Et si les pays non-conservateurs balayaient devant leur porte ?
Vu le plébiscite qu’a recueilli la loi, on peut supposer que tous les députés estimaient qu’il fallait, enfin, que soient libérés les médias hongrois. Ils pourraient pourtant être surpris. La loi stipule que « les fonds publics destinés aux médias ou aux plateformes en ligne devront être alloués selon des critères publics, proportionnés et non discriminatoires. Les informations sur les dépenses publicitaires d’État seront rendues publiques, y compris le montant total annuel et le montant par média. » Est-ce la fin de la rente de journaux comme L’Humanité ou Libération, perfusés aux subventions publiques qu’ils reçoivent malgré des tirages très faibles ? Les aides directes à la presse, que comptabilise et diffuse le gouvernement, permettent ainsi à L’Humanité de recevoir 40 centimes par exemplaire vendu. À titre de comparaison, en 2022, Valeurs Actuelles recevait 0,07 centimes.
La censure sur les réseaux sociaux, de l’histoire ancienne ?

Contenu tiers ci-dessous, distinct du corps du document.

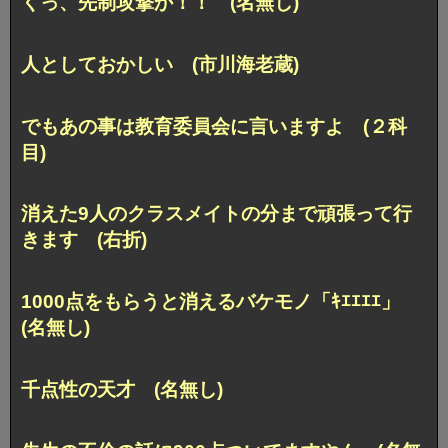
くっ、先制攻撃か！！ (名無し)
人としておかしい (市川海老蔵)
でもあの事は教育委員会に言いますよ (２科
目)
消えた9人のクラスメイトの分まで頑張って行
きます (右折)
1000点をもらうと消えるバケモノ「ｷｴｴｴｴ」
(名無し)
千点性の天才 (名無し)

La loi européenne sur la liberté des médias s’attaque également à la censure sur les réseaux sociaux. Ainsi, « les médias devront être informés de l’intention de la plateforme de supprimer ou de restreindre leur contenu et disposeront de 24 heures pour réagir. La plateforme ne pourra supprimer ou restreindre le contenu, s’il n’est toujours pas conforme à ses conditions, qu’après la réponse (ou l’absence de réponse) du média concerné. » Il faut reconnaître que la disposition a de quoi surprendre. X (ex-Twitter) a été largement critiqué pour avoir laissé diffuser ce que l’on appelle les fausses nouvelles. Inversement, à l’époque de l’élection américaine de 2016, puis lors de la crise sanitaire, les plateformes étaient accusées de censurer les publications pro-Trump ou les remises en cause des vaccins. Des pratiques qui ne seraient plus aussi simples avec la nouvelle loi, votée pourtant par des personnes que l’on ne saurait soupçonner d’être trumpistes ou antivaxx.
Le financement des médias surveillé : la fin des ingérences étrangères ?
La loi prévoit également que « les médias devront également rendre compte des fonds provenant de la publicité publique et des aides financières d’État qu’ils perçoivent, y compris de pays tiers. » Étant donné qu’il n’est pas précisé que les médias doivent être publics, cela pourrait permettre aux États, et même aux citoyens, de surveiller les médias potentiellement sous contrôle étranger, y compris américain. Restent aux gouvernements et aux citoyens à respecter les devoirs que cette loi impose, mais aussi à utiliser les droits qu’elle procure. Car l’indépendance des médias est aussi garantie par la vigilance de leurs usagers. Un concept que maîtrise la gauche, d’une façon qui confine à la mauvaise foi, et que la droite semble parfois avoir oublié.